I think the patch is working, but there is another error, while calling mapreduce function (whatever from the tutorial) I get

12/10/20 00:12:01 INFO util.NativeCodeLoader: Loaded the native-hadoop library 12/10/20 00:12:01 INFO zlib.ZlibFactory: Successfully loaded & initialized native-zlib library 12/10/20 00:12:01 INFO compress.CodecPool: Got brand-new compressor Error in do.call(paste.options, backend.parameters) : second argument must be a list

That was an obvious bug in my patch, sorry about that I checked in before testing. Not this time, I will check in after testing, which is going on right now.

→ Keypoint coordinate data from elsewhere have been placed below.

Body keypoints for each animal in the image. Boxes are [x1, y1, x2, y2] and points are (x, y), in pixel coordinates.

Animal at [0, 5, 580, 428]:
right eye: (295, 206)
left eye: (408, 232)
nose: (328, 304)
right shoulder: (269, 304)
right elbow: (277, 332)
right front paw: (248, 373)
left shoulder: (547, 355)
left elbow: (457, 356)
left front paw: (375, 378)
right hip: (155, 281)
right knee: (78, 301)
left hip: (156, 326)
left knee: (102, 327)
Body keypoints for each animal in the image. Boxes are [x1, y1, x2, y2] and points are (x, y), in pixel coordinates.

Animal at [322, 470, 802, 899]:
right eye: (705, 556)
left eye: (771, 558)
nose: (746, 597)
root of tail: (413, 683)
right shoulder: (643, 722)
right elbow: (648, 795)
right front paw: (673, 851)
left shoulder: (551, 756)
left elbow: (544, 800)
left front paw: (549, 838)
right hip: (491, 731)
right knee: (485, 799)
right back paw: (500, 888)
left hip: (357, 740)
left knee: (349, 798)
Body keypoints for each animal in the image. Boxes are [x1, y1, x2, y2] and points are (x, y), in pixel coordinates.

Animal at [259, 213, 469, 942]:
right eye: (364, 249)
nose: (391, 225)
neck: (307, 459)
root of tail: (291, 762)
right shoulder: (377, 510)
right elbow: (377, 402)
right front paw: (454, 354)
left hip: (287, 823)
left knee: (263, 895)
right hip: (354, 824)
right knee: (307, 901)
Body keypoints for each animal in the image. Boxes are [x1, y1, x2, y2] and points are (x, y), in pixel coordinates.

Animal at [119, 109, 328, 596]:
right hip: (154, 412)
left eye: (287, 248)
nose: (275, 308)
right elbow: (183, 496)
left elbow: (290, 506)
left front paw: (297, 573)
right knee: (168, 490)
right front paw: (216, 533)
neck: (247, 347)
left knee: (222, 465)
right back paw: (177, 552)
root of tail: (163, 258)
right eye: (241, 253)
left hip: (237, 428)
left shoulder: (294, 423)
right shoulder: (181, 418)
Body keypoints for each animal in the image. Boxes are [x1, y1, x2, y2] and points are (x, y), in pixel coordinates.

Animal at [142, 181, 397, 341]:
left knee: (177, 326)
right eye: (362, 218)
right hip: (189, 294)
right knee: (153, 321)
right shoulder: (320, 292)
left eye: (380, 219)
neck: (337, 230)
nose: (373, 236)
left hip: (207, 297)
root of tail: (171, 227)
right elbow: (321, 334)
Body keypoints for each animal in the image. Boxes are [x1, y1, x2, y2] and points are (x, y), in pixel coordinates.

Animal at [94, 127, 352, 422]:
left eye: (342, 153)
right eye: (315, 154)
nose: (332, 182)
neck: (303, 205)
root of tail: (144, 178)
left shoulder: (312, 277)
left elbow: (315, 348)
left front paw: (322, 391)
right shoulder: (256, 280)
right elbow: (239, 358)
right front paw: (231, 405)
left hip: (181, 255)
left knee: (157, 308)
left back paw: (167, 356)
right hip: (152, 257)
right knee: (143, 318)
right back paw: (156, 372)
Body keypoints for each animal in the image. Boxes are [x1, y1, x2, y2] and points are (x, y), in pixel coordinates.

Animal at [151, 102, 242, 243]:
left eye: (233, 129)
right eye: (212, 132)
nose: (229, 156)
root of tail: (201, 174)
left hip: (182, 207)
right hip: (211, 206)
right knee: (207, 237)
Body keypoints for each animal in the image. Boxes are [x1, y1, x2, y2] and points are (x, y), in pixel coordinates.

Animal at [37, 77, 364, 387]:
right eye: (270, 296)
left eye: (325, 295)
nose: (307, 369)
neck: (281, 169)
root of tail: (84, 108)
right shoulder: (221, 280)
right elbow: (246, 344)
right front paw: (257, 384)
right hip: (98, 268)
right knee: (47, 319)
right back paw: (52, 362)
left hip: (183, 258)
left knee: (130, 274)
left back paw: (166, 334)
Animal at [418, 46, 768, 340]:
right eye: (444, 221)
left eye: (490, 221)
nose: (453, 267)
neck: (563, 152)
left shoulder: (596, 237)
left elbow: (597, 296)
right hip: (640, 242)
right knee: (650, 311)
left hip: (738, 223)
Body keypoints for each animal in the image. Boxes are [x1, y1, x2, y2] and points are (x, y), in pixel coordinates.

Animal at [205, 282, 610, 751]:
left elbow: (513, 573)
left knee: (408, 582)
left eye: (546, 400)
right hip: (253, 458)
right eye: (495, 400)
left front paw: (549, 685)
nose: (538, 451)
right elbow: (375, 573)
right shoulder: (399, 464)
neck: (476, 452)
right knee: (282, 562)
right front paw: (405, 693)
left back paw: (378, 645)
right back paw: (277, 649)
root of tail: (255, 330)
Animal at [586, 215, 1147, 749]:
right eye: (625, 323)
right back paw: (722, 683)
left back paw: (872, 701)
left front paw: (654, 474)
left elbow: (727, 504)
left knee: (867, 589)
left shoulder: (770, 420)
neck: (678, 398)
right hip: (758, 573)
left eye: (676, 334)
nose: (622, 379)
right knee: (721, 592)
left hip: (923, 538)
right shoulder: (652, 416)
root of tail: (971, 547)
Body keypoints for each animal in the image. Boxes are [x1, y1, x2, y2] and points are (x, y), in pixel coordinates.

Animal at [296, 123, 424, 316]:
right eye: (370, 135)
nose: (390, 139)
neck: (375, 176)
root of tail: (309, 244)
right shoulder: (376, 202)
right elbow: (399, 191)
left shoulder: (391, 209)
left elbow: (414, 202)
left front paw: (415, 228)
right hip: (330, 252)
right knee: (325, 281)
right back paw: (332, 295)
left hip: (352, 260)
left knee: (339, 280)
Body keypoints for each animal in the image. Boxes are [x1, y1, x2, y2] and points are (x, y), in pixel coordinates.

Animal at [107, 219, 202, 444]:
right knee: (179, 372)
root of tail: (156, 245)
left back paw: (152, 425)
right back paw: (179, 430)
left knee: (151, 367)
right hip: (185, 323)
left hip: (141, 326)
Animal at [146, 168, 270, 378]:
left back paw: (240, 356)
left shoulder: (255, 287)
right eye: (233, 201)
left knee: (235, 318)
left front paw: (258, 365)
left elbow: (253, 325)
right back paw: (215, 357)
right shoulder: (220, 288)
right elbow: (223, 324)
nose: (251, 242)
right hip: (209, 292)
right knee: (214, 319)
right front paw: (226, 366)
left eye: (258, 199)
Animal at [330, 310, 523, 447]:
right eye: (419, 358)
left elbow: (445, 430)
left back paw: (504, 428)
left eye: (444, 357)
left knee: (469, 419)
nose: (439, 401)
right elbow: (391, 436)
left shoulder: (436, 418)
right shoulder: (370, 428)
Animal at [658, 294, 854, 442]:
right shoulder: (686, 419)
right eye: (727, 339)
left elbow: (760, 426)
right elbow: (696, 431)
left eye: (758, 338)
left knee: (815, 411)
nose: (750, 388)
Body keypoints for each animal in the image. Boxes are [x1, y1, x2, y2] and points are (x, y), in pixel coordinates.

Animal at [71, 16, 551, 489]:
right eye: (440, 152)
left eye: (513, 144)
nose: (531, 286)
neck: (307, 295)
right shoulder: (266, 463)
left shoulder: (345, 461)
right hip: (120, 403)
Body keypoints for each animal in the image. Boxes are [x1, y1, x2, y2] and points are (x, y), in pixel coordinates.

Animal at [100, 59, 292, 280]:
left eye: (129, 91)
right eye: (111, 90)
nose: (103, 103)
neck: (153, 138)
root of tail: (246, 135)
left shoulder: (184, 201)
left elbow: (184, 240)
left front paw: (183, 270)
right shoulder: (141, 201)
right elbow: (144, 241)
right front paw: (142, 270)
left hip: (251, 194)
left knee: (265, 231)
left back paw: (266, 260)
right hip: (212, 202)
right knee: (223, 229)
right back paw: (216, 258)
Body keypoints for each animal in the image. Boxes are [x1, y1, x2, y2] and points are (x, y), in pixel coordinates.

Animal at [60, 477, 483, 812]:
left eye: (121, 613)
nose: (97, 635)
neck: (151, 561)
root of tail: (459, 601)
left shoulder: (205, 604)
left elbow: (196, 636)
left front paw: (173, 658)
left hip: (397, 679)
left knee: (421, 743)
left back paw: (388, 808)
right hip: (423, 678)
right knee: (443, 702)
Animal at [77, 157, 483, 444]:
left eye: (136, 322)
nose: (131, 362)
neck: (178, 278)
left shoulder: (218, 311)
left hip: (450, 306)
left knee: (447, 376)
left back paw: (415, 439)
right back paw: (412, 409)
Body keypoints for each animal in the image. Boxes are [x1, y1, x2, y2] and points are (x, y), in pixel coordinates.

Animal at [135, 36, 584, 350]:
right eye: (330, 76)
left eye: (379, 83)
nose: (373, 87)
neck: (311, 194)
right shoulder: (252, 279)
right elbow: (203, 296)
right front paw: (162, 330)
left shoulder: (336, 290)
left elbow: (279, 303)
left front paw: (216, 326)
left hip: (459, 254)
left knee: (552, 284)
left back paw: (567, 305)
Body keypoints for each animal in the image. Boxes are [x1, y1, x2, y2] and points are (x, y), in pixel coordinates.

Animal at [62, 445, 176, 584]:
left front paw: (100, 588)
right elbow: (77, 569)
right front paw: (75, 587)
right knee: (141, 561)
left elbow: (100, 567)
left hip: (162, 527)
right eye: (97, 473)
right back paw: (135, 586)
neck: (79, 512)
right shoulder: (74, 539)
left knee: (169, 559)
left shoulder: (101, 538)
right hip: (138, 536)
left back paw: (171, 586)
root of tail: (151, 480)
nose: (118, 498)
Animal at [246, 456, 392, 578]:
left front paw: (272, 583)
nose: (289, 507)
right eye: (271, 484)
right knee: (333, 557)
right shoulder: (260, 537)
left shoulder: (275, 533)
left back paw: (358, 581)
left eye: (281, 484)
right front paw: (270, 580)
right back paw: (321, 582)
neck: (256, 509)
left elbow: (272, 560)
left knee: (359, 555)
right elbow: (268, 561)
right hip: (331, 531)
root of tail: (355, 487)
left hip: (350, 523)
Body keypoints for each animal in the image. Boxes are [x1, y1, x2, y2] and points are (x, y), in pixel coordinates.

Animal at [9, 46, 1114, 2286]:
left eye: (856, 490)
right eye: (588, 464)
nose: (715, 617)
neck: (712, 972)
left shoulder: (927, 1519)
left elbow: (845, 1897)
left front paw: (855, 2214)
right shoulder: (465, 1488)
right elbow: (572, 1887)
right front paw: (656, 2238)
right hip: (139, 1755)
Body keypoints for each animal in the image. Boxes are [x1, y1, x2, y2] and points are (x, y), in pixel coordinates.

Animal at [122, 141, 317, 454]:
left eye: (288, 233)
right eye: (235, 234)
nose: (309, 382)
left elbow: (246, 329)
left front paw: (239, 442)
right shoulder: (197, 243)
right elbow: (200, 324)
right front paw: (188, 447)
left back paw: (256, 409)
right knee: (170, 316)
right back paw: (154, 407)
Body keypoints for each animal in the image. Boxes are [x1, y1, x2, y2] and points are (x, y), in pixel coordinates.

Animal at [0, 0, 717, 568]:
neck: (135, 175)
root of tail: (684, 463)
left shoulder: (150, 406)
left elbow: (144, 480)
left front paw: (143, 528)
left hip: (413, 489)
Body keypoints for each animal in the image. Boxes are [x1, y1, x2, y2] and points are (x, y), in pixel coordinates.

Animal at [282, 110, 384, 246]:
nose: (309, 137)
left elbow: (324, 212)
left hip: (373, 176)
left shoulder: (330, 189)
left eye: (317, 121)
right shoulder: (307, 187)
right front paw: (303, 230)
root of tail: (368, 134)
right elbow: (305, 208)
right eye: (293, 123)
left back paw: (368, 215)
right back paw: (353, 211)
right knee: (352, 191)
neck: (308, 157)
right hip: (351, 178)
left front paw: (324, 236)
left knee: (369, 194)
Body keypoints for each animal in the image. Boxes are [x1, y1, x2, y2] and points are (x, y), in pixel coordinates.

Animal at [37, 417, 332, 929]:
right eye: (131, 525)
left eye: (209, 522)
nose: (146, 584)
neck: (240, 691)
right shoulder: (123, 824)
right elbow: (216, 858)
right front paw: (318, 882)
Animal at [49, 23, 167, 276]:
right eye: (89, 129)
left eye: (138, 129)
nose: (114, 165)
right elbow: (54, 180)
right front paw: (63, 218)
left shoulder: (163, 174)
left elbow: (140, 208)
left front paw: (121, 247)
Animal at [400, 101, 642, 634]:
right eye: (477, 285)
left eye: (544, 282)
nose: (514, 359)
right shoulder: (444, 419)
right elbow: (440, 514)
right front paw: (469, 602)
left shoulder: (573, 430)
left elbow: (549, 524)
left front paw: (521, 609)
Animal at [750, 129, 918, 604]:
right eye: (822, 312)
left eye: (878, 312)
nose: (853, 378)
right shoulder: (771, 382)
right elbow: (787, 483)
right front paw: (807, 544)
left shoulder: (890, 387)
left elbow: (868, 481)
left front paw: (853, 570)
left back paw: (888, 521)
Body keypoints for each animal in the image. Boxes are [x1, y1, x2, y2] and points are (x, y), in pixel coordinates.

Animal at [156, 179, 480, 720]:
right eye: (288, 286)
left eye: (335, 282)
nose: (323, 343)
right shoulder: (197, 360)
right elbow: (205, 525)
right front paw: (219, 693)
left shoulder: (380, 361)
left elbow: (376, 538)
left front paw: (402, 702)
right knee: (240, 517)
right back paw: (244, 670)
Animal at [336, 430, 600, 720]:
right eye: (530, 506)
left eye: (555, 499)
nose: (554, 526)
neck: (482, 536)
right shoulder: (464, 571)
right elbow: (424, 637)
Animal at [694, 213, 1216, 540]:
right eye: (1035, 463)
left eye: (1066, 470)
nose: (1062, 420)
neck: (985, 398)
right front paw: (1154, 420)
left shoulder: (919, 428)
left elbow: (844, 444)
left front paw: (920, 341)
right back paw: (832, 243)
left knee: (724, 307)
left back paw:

Finally I agree with you for the architecture, I'm using rhadoop on my personal computer and I'm not deploying anything in production mode, so I need to study MapReduce, Hadoop, R together.

All of these run on 64-bit.

A

Thanks for all

— Reply to this email directly or view it on GitHubhttps://github.com/RevolutionAnalytics/RHadoop/issues/137#issuecomment-9622761.

piccolbo commented 12 years ago

@Nophiq I may have missed one of your reports (the backend.parameters problem) in the midst of your message, i believe I fixed it based on a separate report but please check again for me in the 2.0.1 branch. Also, it would really help me if we keep it to one problem per issue and the reason is that an issue is either open or close, if there are two problems in one issue I can't mark one closed and other open.